Reading Time: 3 minutes

Should I write about the ordinary ones? The lousy ones? Like a good picture of a bad thing? Is my job to filter out the dismal or only filter out the low quality? You’ve been warned.

What I wanted was pics of exotic shorebirds and ducks at the National Wildlife Refuge. What I got was a weed-lined tractor trail with two and a half miles worth of an endless pickle weed patch on one side and nothing but overturned dirt on the other, set to a backdrop of an endless parade of truck traffic on the 37, in a bowl of distant mountains and urban skylines.

I followed the tractor trail two-and-half miles to the water of the North Bay. The bushes at the trailhead were littered with tp, looking mostly like a place to pull off the highway and to take an emergency crap. I was hoping that eventually, I would come upon tidal, bird-infested waters. Instead, I side-stepped spent shotgun shells with the remains of a metal carcass, passed by an abandoned structure of some kind, pondered a very lost and large cement block, and covered my nose with my face mask hoping to block out the odors of a foul-smelling ditch. When I arrived at the most northerly point of the North Bay at low tide, I witnessed nothing more than mudflats and vanishingly small birds in the tidal distance.

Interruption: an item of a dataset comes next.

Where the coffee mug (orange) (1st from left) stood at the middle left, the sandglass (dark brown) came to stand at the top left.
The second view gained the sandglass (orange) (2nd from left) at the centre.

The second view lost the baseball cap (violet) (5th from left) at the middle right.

Trying to make lemonade out of lemons, the temperature was perfect and there was barely a cloud in the sky. Even weeds can be colorful with interesting shapes. The junk piles make for semi-interesting compositions embedded in the pickleweed and a horizon of hills. A kite stopped on a stump protruding ever-so-slightly above the terrain. Two deer ventured out onto the barren fields from a small weed patch. I wondered if deer have ankles to twist as they retreated back at the sight of me over the clumpy dirt to their weedy home, probably confused as to why a person was on the trail at all. As I walked, I drove flocks of songbirds in front of me from one weedy perch to another, apparently not sharing my dim view of the seed-sated weeds.

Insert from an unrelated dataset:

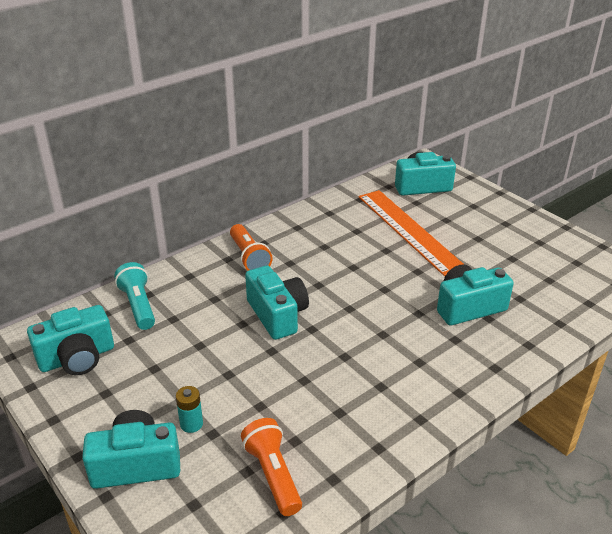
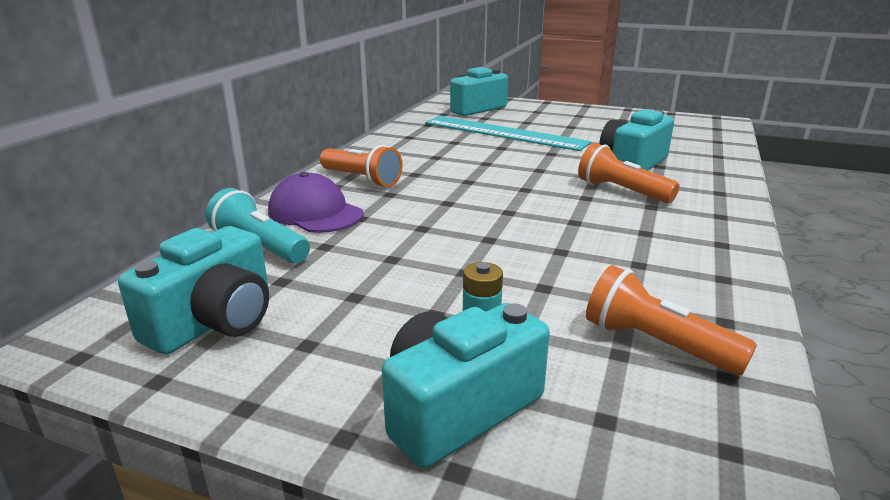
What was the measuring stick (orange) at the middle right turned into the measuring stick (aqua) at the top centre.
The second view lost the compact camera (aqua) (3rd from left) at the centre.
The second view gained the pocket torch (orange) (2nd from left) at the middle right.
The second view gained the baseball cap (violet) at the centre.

I often wonder when I hike alone what would happen if I keel over. On this one, I don’t think anyone would chance upon me until the next planting season when some hapless farmer would wonder what that crunching noise was under his big fat tractor tires. I would have expired within sight of the highway with the indifference of nothing more than roadkill. I’ve hiked in remote places with more people than this trail (none). I was close enough to see yet far enough never to be seen.

I felt dirty when I was done, like negotiating with a used-car salesman. It was an ugly hike. As you may suspect, I don’t recommend it. But keeping people away may be just what the birds need.